# Problems
• 1. From the passage on unitary triangularization, quote the stretch from "Remember that a" through "theorem might fail.".
• 2. Answer these about the passage on unitary triangularization:
(a) What kind of field does the theorem need in order to work?
(b) By how many degrees does the linear map in the illustration rotate the plane?
(c) On what does the proof proceed by induction?
• 3. Carry on the passage on unitary triangularization from its last sentence.

# Document excerpt
---
Remember that a unitary matrix implements a rigid rotation in space. So the phrase "unitarily similar" is just like turning your head. You're looking at the same linear transform from another direction. From this vantage point, the last coordinate is scaled, the second to last coordinate is a linear combination of the last two coordinates, and so on, building an upper triangular matrix. Of course you could turn your head another way and the transform becomes a lower triangular matrix. We move to an upper triangular as a matter of convention.
This theorem only works over a algebraically closed field such as the complex numbers. If the field is not closed the theorem might fail.
To illustrate, consider a linear map inR2 that rotates the plane 90 degrees. This is implemented by the matrix [0,1|-1,0]. Subtract s from the main diagonal and get a characteristic polynomial of s2+1, which has no roots, at least not in the reals. This is not a surprise, since there are no real eigen vectors. Every vector is moved 90 degrees by the transform. No matter how hard you try, you cannot turn your head and see a transform with an eigen vector, for there are none to be found. And if there is no eigen vector, the map cannot be implemented by an upper triangular matrix, since the last coordinate would become an eigen vector.
With that example behind us, let's assume the field is algebraically closed, e.g. the complex numbers. Every polynomial has a root, and every matrix has at least one eigen value and a corresponding eigen vector.
Proceed by induction on the number of dimensions.
---
# Data
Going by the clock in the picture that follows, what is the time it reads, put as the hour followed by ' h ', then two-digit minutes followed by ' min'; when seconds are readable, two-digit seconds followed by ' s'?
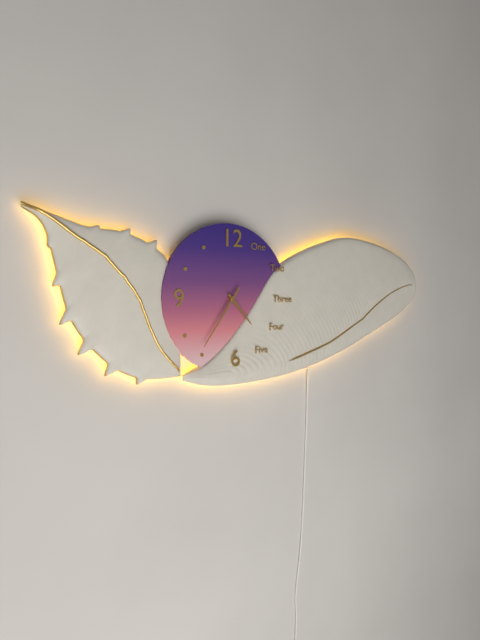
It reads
---
# Responses by task
• 1.
Remember that a unitary matrix implements a rigid rotation in space. So the phrase "unitarily similar" is just like turning your head. You're looking at the same linear transform from another direction. From this vantage point, the last coordinate is scaled, the second to last coordinate is a linear combination of the last two coordinates, and so on, building an upper triangular matrix. Of course you could turn your head another way and the transform becomes a lower triangular matrix. We move to an upper triangular as a matter of convention.
This theorem only works over a algebraically closed field such as the complex numbers. If the field is not closed the theorem might fail.

• 2.
(a) An algebraically closed field, such as the complex numbers.
(b) 90 degrees.
(c) On the number of dimensions.

• 3.
A 1x1 matrix is automatically an upper triangular matrix, so consider an n×n matrix.
As mentioned earlier, there is an eigen value s and an eigen vector x. If we want a lower triangular matrix, let x be a row vector such that x*M = sx. For an upper triangular matrix let x be a column vector such that M*x = sx. We'll follow the latter convention.
Assume there is a well defined dot product, as is the case in the reals or the complex numbers. Use the Gram Schmidt process to build B, a unitary basis containing x. If |x| exists in the field of interest, and is nonzero, divide x by |x| to build a unit vector, and so on to build a unitary basis. If you can't build a unitary basis, then let B be any basis and on we go.
Let x be the first vector of B, in this case the leftmost column of the matrix that defines B.
Since x is eigen, M*x = sx. This means the leftmost column of M*B is sx.
Let C be the inverse of B, which happens to be the tranjugate of B, i.e. the transpose of the conjugate. Consider C*M*B. To find the first column, multiply the rows of C by the first column of M*B, which is sx. The result is s in the upper left, and zeros down the rest of the first column. Thus C*M*B begins to look like an upper triangular matrix.
Ignore the first row and column of C*M*B and consider the remaining n-1 dimensional matrix. Find P and Q, where Q is P inverse, to make this submatrix similar to an upper triangular matrix. This can always be done (by induction). Now add an extra row of zeros above and to the left of P, and do the same for Q. Place a 1 in the upper left of the augmented versions of P and Q. Note that P*Q is still the identity matrix.
Consider PCMBQ. We know that CMB has s in the upper left and zeros down the first column. Multiply by P on the left, and the top row and left column remain the same, while the submatrix is premultiplied by the submatrix of P. Them multiply by Q. The upper left entry is still s, and the rest of the top row is, well, who knows. The left column is still zeros, except for s in the upper left. Finally the submatrix, with P on the left and Q on the right, becomes upper triangular. Therefore the entire product, PCMBQ, is upper triangular. The result is similar to M via the invertible matrix PC. That proves the theorem.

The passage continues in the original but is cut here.